Antiviral agents against JCV are therefore highly desirable but remain elusive, due to the difficulty of determining their effect in vitro. A JCV strain carrying a fluorescent protein gene would greatly simplify and accelerate the drug screening process.
To achieve this goal, we selected the 366bp improved Light, Oxygen or Voltage-sensing domain (iLOV) of plant phototropin gene and created two full-length JCV-iLOV constructs on the prototype JCV Mad1 backbone. The iLOV gene was inserted either before the early regulatory T gene (iLOV-T), or after the late Agno gene (iLOV-Agno).
Both JCV iLOV strains were replication-competent in vitro and emitted a fluorescent signal detectable by confocal microscope, but JCV iLOV-T exhibited higher cellular and supernatant viral loads compared to JCV iLOV-Agno. JCV iLOV-T could also produce infectious pseudovirions.

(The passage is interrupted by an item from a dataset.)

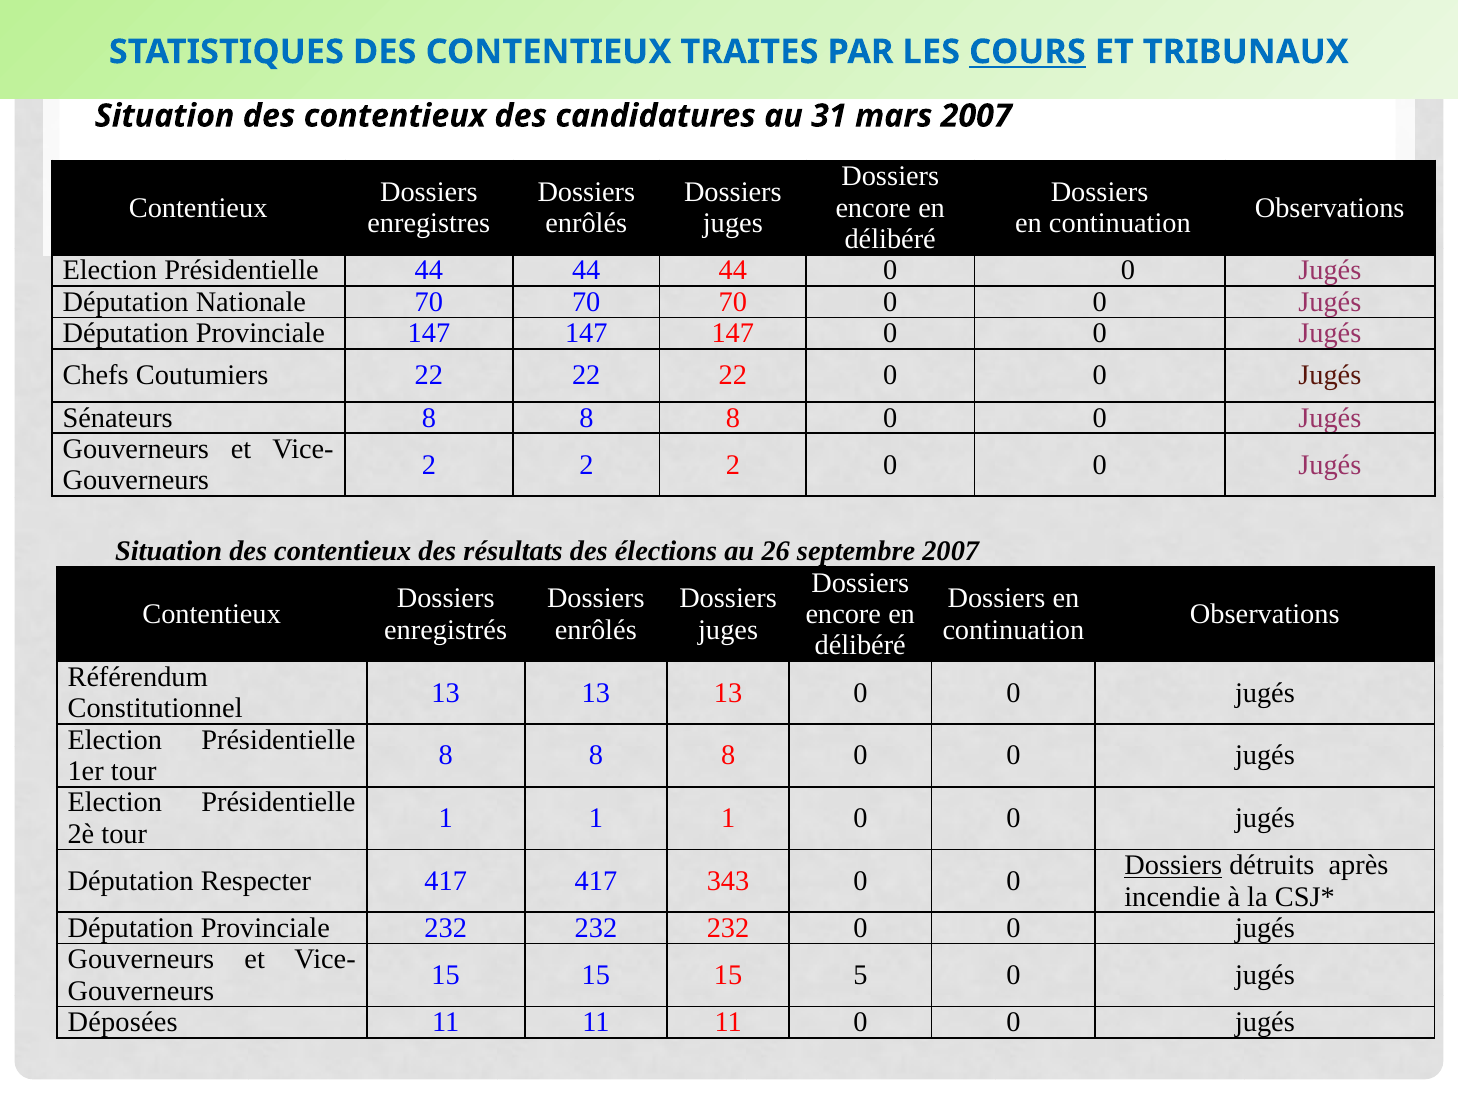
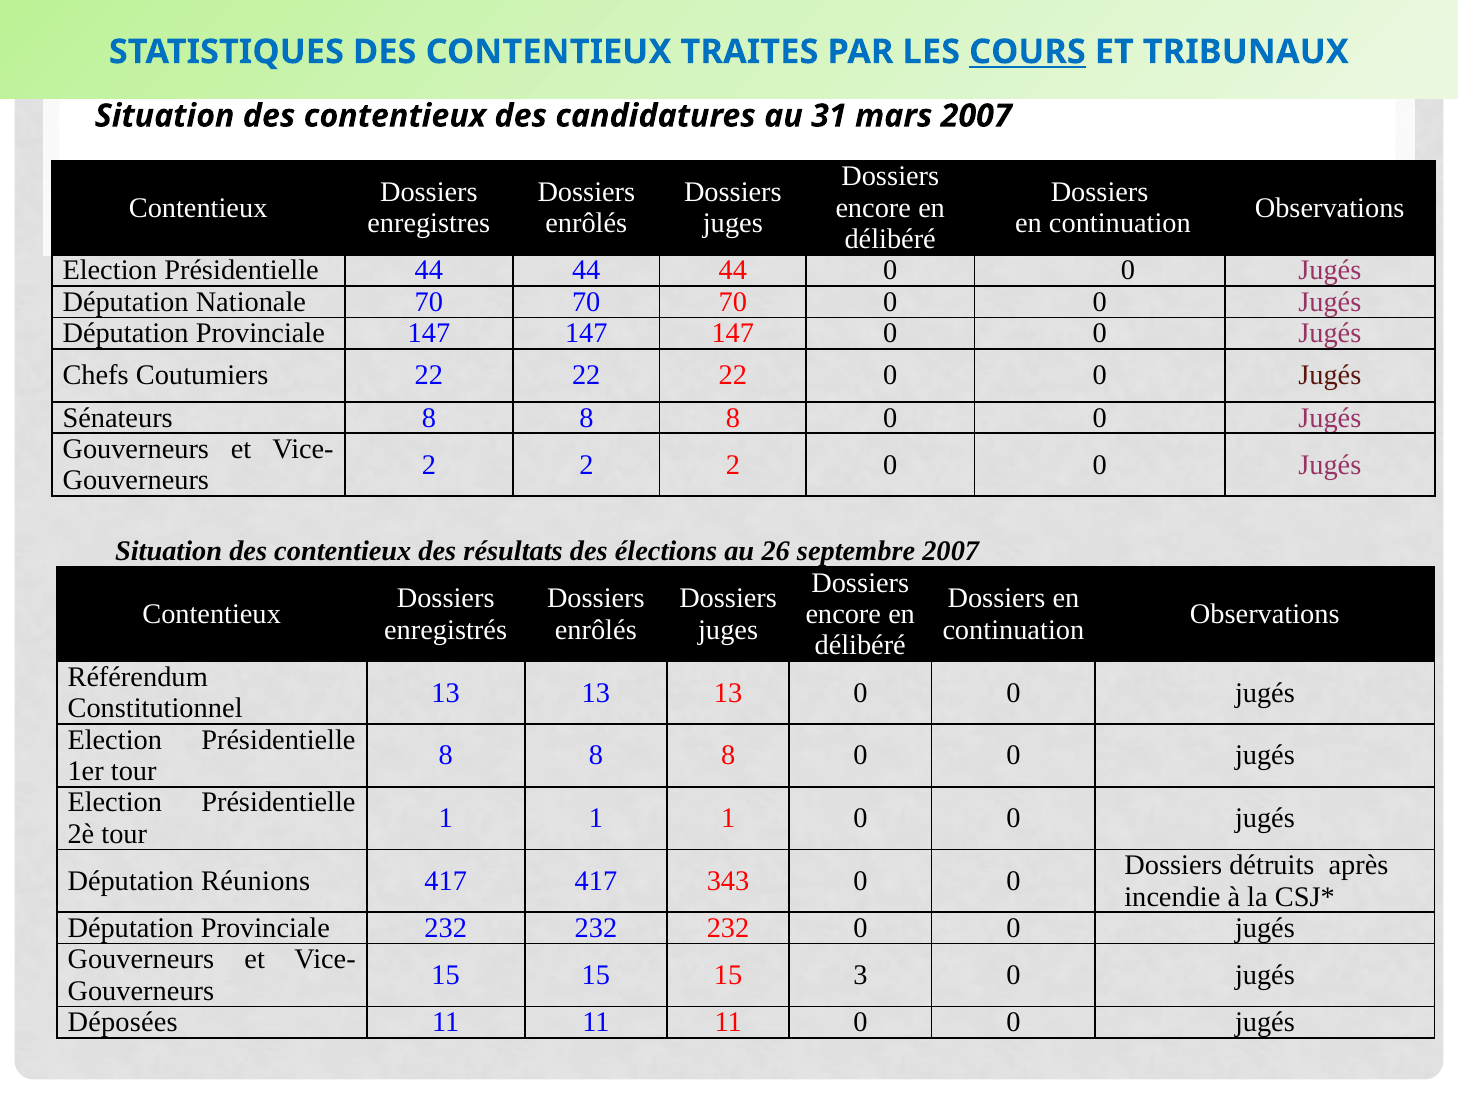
Dossiers at (1173, 865) underline: present -> none
Respecter: Respecter -> Réunions
5: 5 -> 3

These data suggest that JCV iLOV constructs may become valuable tools for anti-JCV drug screening.
Comment and post by MouseDoctor:
High throughput screens to test the defects of a drug library with thousands/millions of chemicals depend on a simple screening assay. In this study they made JC virus glow in the dark...when a ultraviolet light is shone on them.
In addition to encoding the structural and regulatory proteins, many viruses encode auxiliary proteins, some of which have been shown to play important roles in lytic and latent states of the viruses.
The human neurotropic JC virus (JCV) genome encodes an auxiliary protein called Agno. The Agno protein of JCV, which is produced late during the late phase of the lytic cycle, can physically and functionally interact with the viral early protein, T antigen, and downregulate viral gene expression and DNA replication. The T-antigen mediates transcription of the viral late gene promoter and induces replication of viral DNA.
Now you can screen for a drug to kill them.